In considering the titular opposition - music between nature and culture - we shall refer to such categories as time, with its levels and zones, and cultural communication. Conceptions of time. In an archaic situation dating from the Palaeolithic era, people lived, and cultures functioned, in sacred time, with no notion o f secular time. Another conception of time comes from the Bible, where we first encounter a ‘straightening’ of time, delineating its direction from the Creation to the Final Judgment (inopposition to ancient views on time, associating it with the wheel, with circular motion, dying and birth). Aristotle drew on Plato’s concept of time.
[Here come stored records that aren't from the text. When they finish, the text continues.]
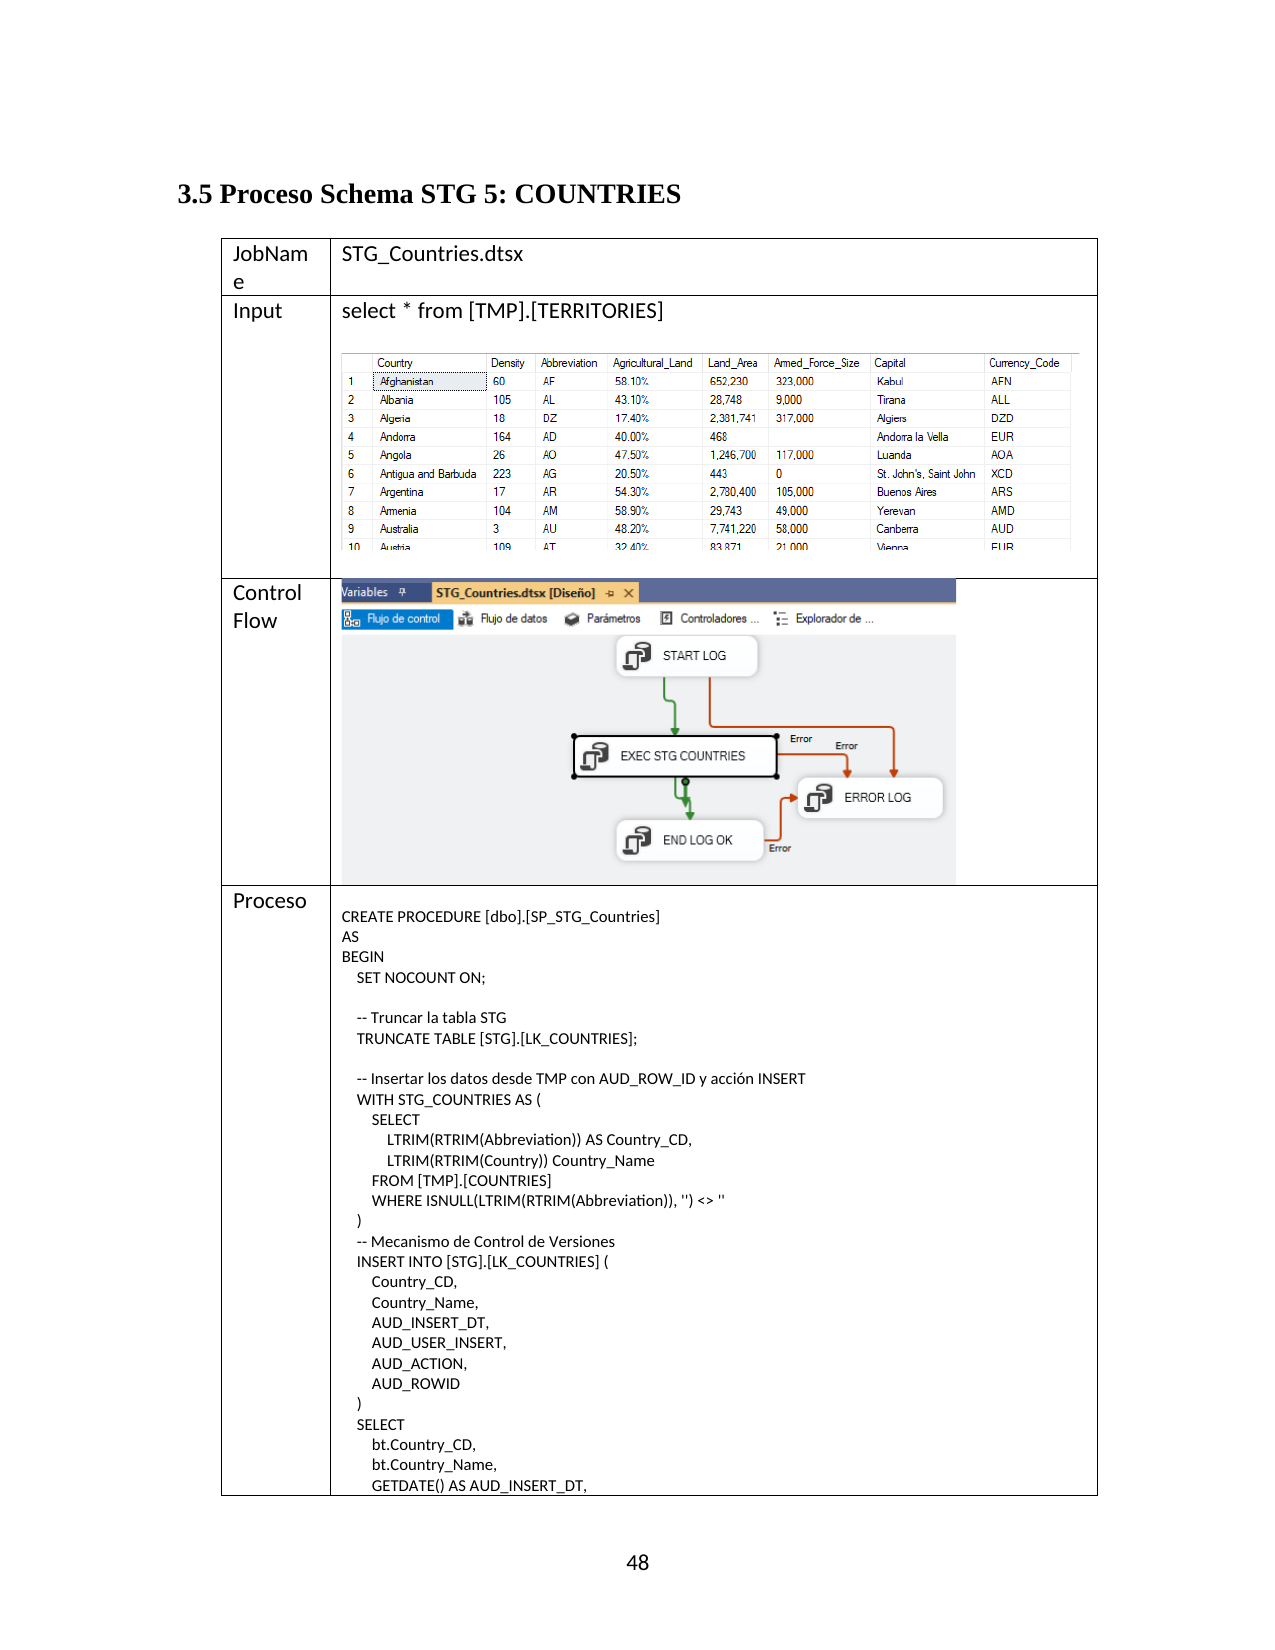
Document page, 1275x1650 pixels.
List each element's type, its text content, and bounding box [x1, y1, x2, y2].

table_cell select * from [TMP].[TERRITORIES] [331, 296, 1097, 577]
table_header STG_Countries.dtsx [331, 239, 1097, 295]
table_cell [331, 886, 1097, 1495]
subtitle 3.5 Proceso Schema STG 5: COUNTRIES [177, 177, 1098, 209]
table_cell [957, 579, 1097, 885]
table_cell [331, 579, 341, 885]
table_cell Proceso [222, 886, 330, 1495]
table_cell Input [222, 296, 330, 577]
picture [341, 578, 957, 885]
table_cell Control Flow [222, 579, 330, 885]
table_header JobName [222, 239, 330, 295]
picture [341, 352, 1080, 550]
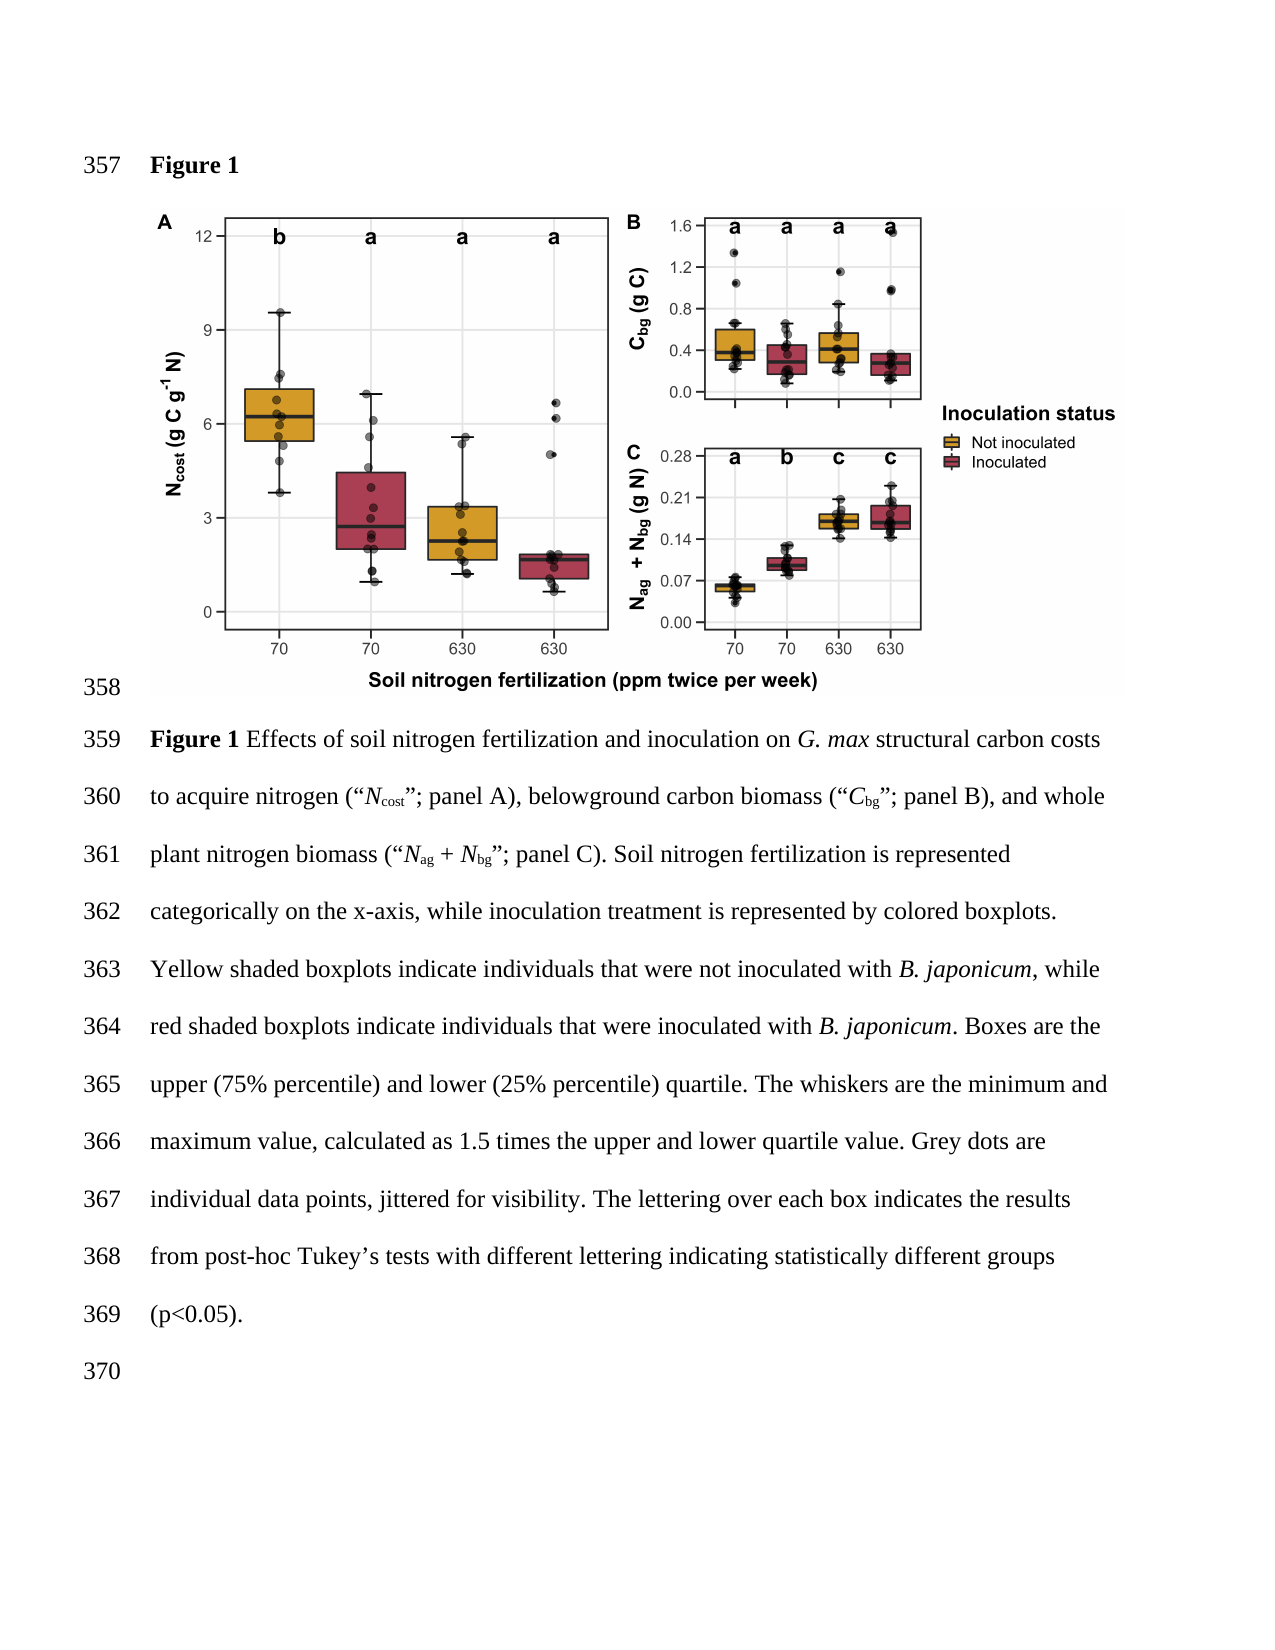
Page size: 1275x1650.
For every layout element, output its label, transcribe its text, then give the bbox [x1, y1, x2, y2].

picture [150, 207, 1125, 695]
text Figure 1 Effects of soil nitrogen fertilization and inoculation on G. max structural carbon costs to acquire nitrogen (“Ncost”; panel A), belowground carbon biomass (“Cbg”; panel B), and whole plant nitrogen biomass (“Nag + Nbg”; panel C). Soil nitrogen fertilization is represented categorically on the x-axis, while inoculation treatment is represented by colored boxplots. Yellow shaded boxplots indicate individuals that were not inoculated with B. japonicum, while red shaded boxplots indicate individuals that were inoculated with B. japonicum. Boxes are the upper (75% percentile) and lower (25% percentile) quartile. The whiskers are the minimum and maximum value, calculated as 1.5 times the upper and lower quartile value. Grey dots are individual data points, jittered for visibility. The lettering over each box indicates the results from post-hoc Tukey’s tests with different lettering indicating statistically different groups (p<0.05). [150, 724, 1125, 1327]
text Figure 1 [150, 150, 1125, 179]
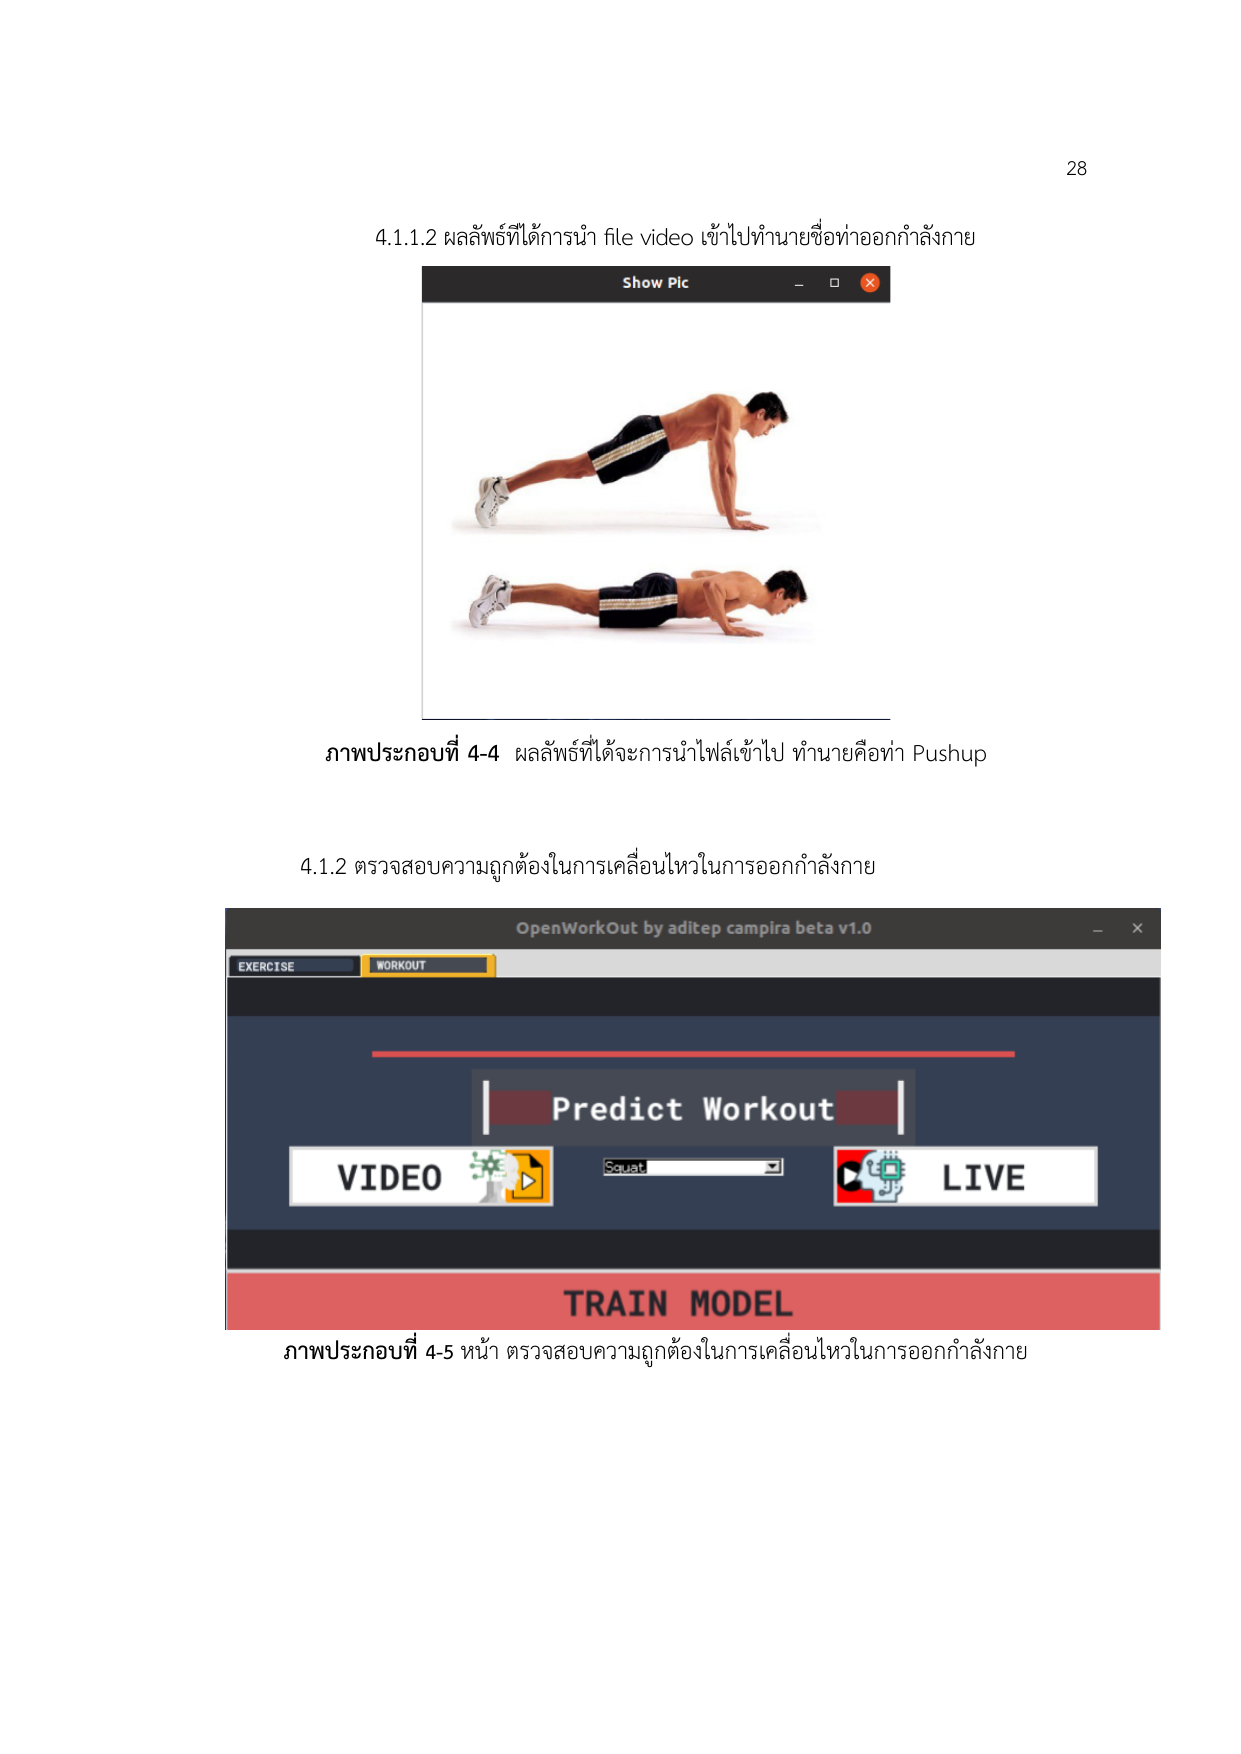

He reduced it to the dimension of the human world, thereby initiating reflection on the ‘present’, which would endure in European thought through Saint Augustine to Edmund Husserl and our contemporary times. From this perspective, music is a process: playing, listening or participating in a musical event. Levels of time. These are as follows: atemporality (contains only simultaneity), prototemporality (contains temporal order, but also simultaneity), eotemporality (besides the features belonging to the aforementioned levels, also contains temporal intervals), biotemporality (as above, and also the present), and finally nootemporality (the human mind, awareness of time). The zones of time, meanwhile, comprise the zone of the psychological present (the motion of one’s own body, the perception of the sensory organs, natural language, musical language), the zone of performances of works (the shaping of form, including musical form), the zone of the temporal environment (three cycles: the diurnal, lunar and annual), and the zone of individual and communal life (the time from birth to death, and also memory, which reveals the sense of music from many perspectives). Cultural communication. In considering this phenomenon, we develop Roman Jakobson’s popular model of communication, expanded to encompass Karl Popper’s model of ‘three worlds’, through which we can propose a layered model of reality and, derived from that model, a concept of music as an efflorescence of nature in the culture of man. This is presented in detail in a series of figures (19-23 and especially 27).